Juvenile Jury is an American children's game show that originally ran on NBC from April 3, 1947, to August 1, 1954. It was hosted by Jack Barry and featured a panel of children aged ten or less giving advice to solve the problems of other children. Celebrity guests appeared on the show, including Eddie Cantor, Red Skelton and Milton Berle.

The show began in 1946 as a radio program on WOR in New York, but then successfully made the transition to television. It continued to be broadcast as a radio program until 1953.

==Controversy==
In a 1953 episode, four-year-old panelist Michelle Fogel claimed that she was told the questions/"problems" the night before, and further claimed that her answer to the first problem was what "my mommy told me to say"; Barry then, and again several times during the remainder of the episode, tried to assure the audience that what Fogel said was not the case.

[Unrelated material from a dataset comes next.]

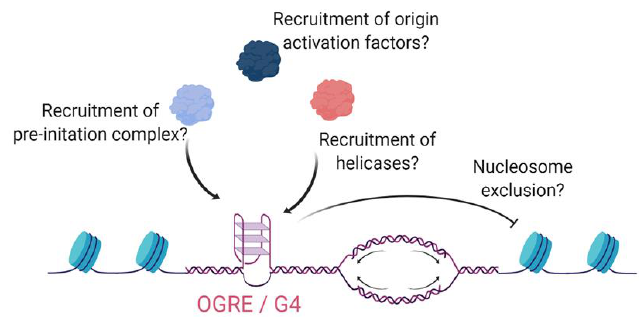
Figure 3. Promotion of replication origin firing by a G4-forming sequence. The Origin G-rich Repeated Element (OGRE) lies 250–300 bp upstream of the replication initiation site, in a nucleosome-free region, and is needed for optimal origin activity of a subset of vertebrate replication origins [90,92,94]. Figure created with BioRender.com.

Barry was later involved in the quiz show scandals, and in 1958 testified before a congressional committee about his involvement.

==Legal cases==
In the late 1940s, Juvenile Jury was the subject of two court cases. The jury in a New York Federal Court rejected William Evans's suit for $600,000 damages. He said that when Barry and other defendants began Juvenile Jury on WOR, the program's concept was one that he had created but was rejected after he submitted it to WGN a few months prior to Juvenile Jurys debut. Meanwhile, a New York Supreme Court case had Carol Marshall suing for piracy, saying that she created an unproduced radio program, Junior Judges, on which Juvenile Jury infringed.

==Revivals==
The show was revived twice in syndication, once from 1970-1971 hosted again by Barry, and again from 1989-1991 (renamed The New Juvenile Jury) hosted by Nipsey Russell. Incidentally, Russell hosted another version in 1983 under the title Nipsey Russell's Juvenile Jury created specifically for broadcast on cable network BET, who co-produced the show with Barry & Enright Productions. This rendition, though short-lived, was the first original game show for the fledgling network, and one of the few in game show history to feature a predominantly African-American audience. As its theme song, Nipsey Russell's Juvenile Jury utilized the theme music of another short-lived Barry & Enright game show, Play the Percentages from 1980.

==Episode status==
The NBC version is believed to have been destroyed, as per network practices. Two episodes (including the aforementioned 1953 episode) have been released on DVD, while two others are held by The Paley Center for Media.

Game Show Network aired most of the 1970s version (including the premiere) and 1980s Nipsey Russell version during the network's "Dark Period", from fall 1997 to spring 1998. Clips from both were also used occasionally on the late 1990s GSN original series As Seen On.